> _DOCUMENT TEXT_:
..........
SQL ... and now GQL

By Alastair Green (Lead, Query Languages Standards and Research Group at Neo4j)  |  12 September 2019

This is a reproduction of the article originally posted here.

A standard query language for property graphs

It’s official. In June national standards bodies around the world belonging to ISO/IEC’s Joint Technical Committee 1 (which is responsible for IT standards) started voting on the GQL project proposal. Earlier this week, the ballot closed and the proposal passed, with seven countries putting experts forward to work on the four-year project.

GQL stands for “Graph Query Language”. The new language will be developed and maintained by the same international working group that looks after the SQL standard. GQL draws heavily on existing languages.

The main inspirations have been Cypher (now with over ten implementations, including six commercial products), Oracle’s PGQL and SQL itself, as well as new extensions for read-only property graph querying to SQL. Tigergraph’s GSQL, although coming from a stylistically different starting point than the other inputs, is another noteworthy contribution, whose authors have shown strong commitment to the GQL project.

It’s well over thirty years since the SQL project started, initially as an ANSI standard: GQL is the first ISO/IEC international standard database languages project after SQL. Ten countries voted for the new project: China, Korea, Sweden, the U.S., Germany, the U.K., the Netherlands, Denmark, Kazakhstan, Canada and Finland. Five abstained on grounds of lack of expertise to judge or comment on the proposal. The diagram below shows the countries who have not only voted “Yes”, but also pledged expert participation.

Only Japan voted against. Japan’s accompanying comments are interesting. They put forward two arguments: that existing languages out there already do the job, and specifically that SQL/Property Graph Query extensions in conjunction with the rest of the SQL standard can cover the ground.

I’d like to give my take on why the advocates of GQL were right to propose a new standard language alongside SQL.

Why we need a graph-specific query language

I put out the GQL Manifesto in May 2018. The proximate causes of that appeal were a) the fact that SQL/PGQ is restricted to read-only queries, b) that it cannot project new graphs, and c) that it can only access graphs that are based on taking a graph view over SQL tables.
..........
> _PROBLEM DESCRIPTION_:
In the GQL article, which country voted against the project proposal? The listing has nothing to do with what is asked here.

> _DATA SEGMENT_:
..........
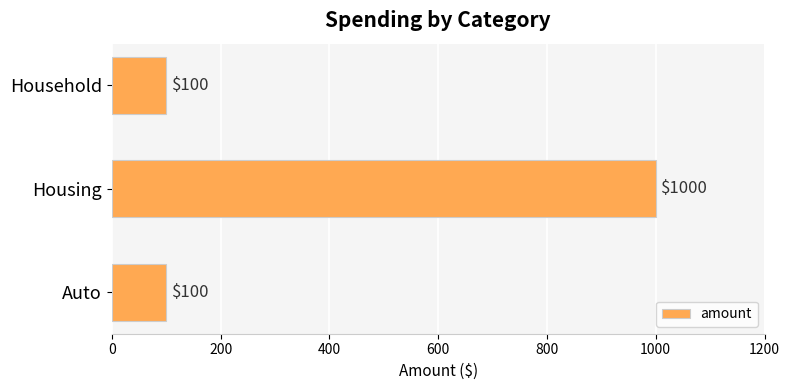

Is it true that the value at Housing is 1000?

True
..........
> _SOLUTION TO THIS PROBLEM_:
Japan